» **Teks yang Ditampilkan**:
__________________________________________________

Dengan melihat karakteristik budaya laut dan darat, penting bagi Indonesia untuk mengubah cara pandang terhadap identitasnya sebagai negara kepulauan. Istilah “negara kepulauan” berorientasi pada darat, sedangkan 70% wilayah Indonesia adalah laut. Oleh karena itu, Indonesia lebih tepat disebut sebagai “negara lautan yang dihiasi pulau-pulau.” Perspektif ini menempatkan laut sebagai elemen sentral dalam kehidupan bangsa, bukan hanya sebagai batas geografis, tetapi juga sebagai sumber inspirasi budaya dan politik.

__________________________________________________

» **Materi yang Disediakan**:
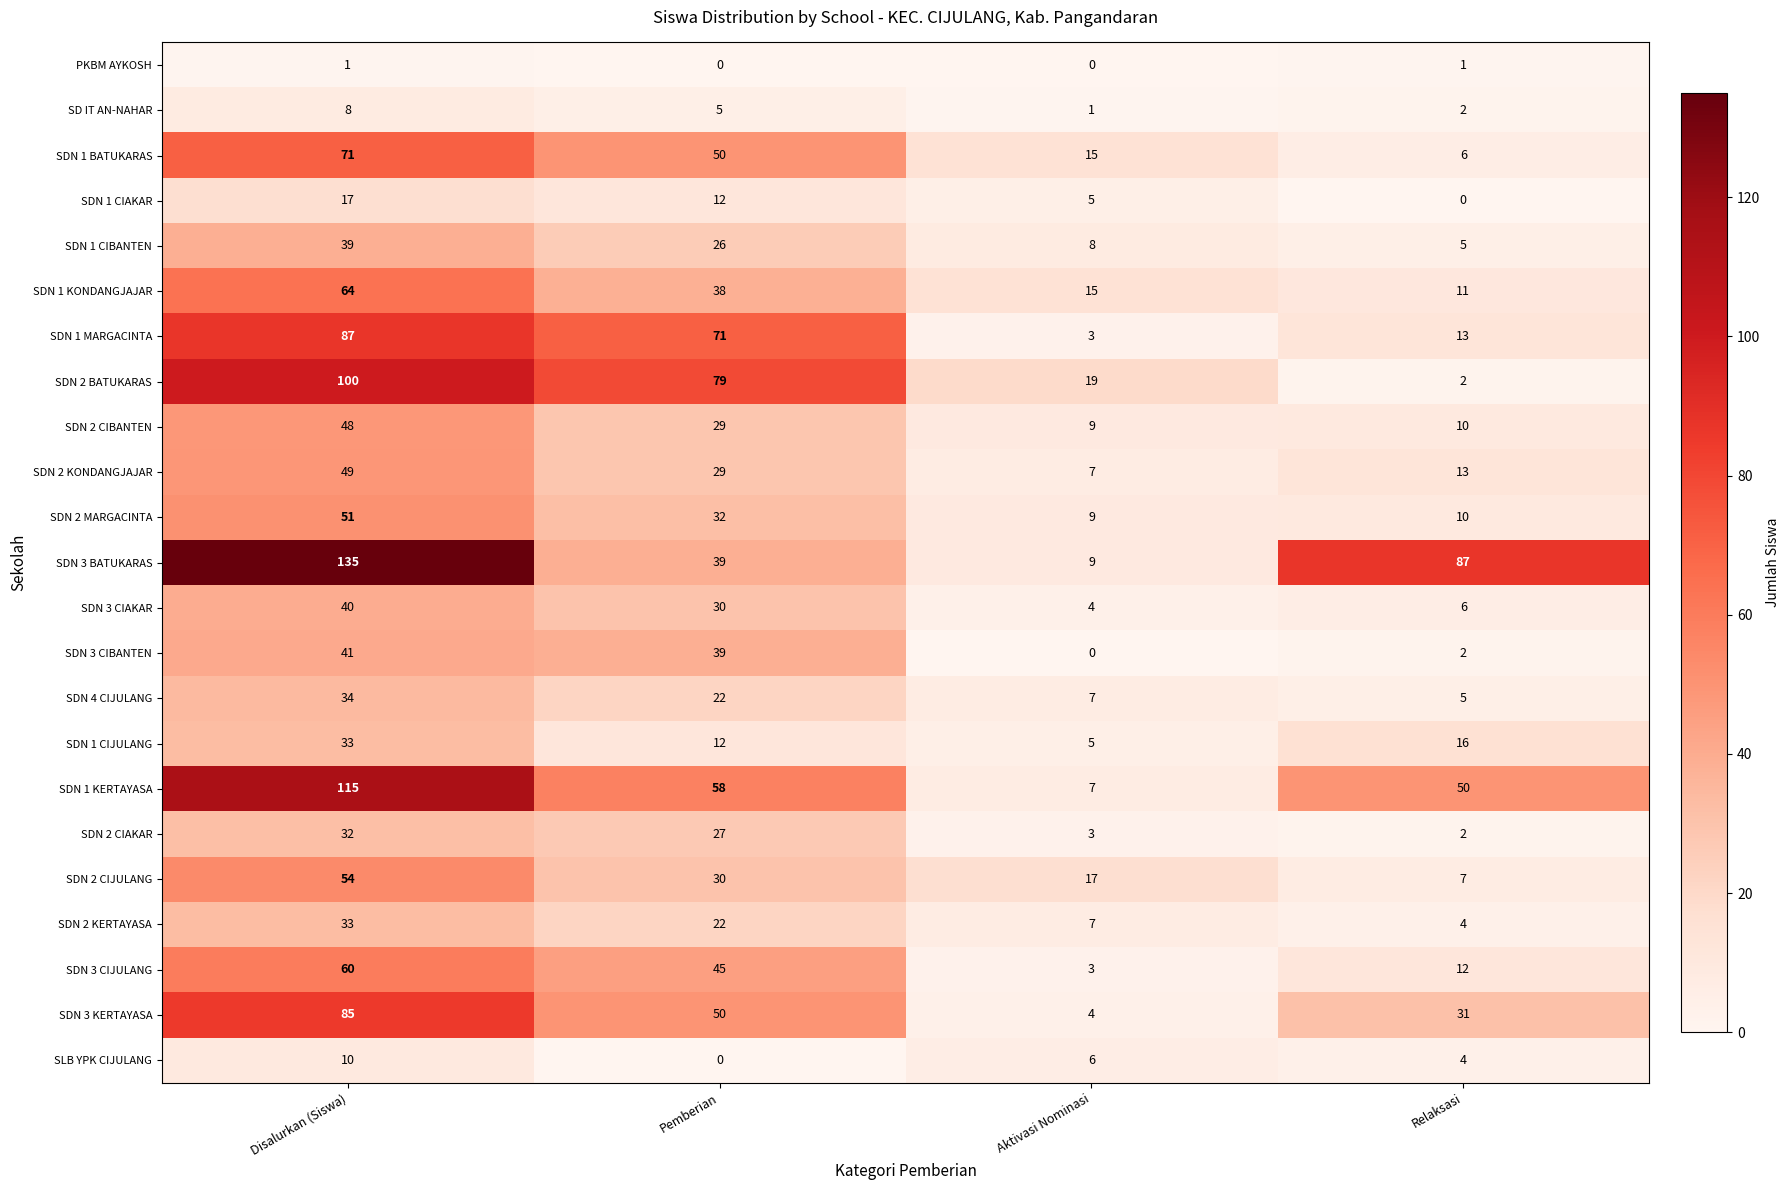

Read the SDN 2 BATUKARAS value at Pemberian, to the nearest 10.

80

__________________________________________________

» **Ketentuan Tugas**:
A - Terjemahkan kalimat dari teks tentang Indonesia sebagai negara lautan ini ke dalam bahasa Inggris: "Dengan melihat karakteristik budaya laut dan darat, penting bagi Indonesia untuk mengubah cara pandang terhadap identitasnya sebagai negara kepulauan."
B - Teruskan teks tentang Indonesia sebagai negara lautan, mulai setelah kalimat terakhirnya.

» **Hasil Berurutan**:
A - By considering the characteristics of maritime and land cultures, it is important for Indonesia to change its perspective on its identity as an archipelagic state.

B -
Kebudayaan pesisir dan pedalaman, serta perbedaan antara kebudayaan besar dan kecil, adalah cerminan dari kompleksitas masyarakat Indonesia. Dengan memahami dinamika ini, kita dapat melihat bagaimana kekayaan budaya Indonesia dapat menjadi kekuatan dalam menghadapi tantangan modern. Perpaduan nilai-nilai dari budaya laut dan darat, serta adaptasi terhadap konteks global, dapat menjadi dasar untuk menciptakan politik yang lebih inklusif, dinamis, dan berkeadilan. Perspektif baru ini, dengan menempatkan laut sebagai pusat, juga memberikan pijakan yang kuat bagi Indonesia untuk membangun identitas nasional yang lebih kuat.

Bagaimana Kerja-Kerja Kesusastraan dalam Konteks Pesisir dan Darat?

Kerja-kerja kesusastraan erat kaitannya dengan budaya, keduanya tidak dapat dilepaskan. Contoh dalam konteks kelautan (maritim) banyak karya sastra yang mengangkat kelautan sebagai realitas, identitas, bahkan sebagai politik. Novel Arus Balik karya Pramoedya Ananta Toer misalnya.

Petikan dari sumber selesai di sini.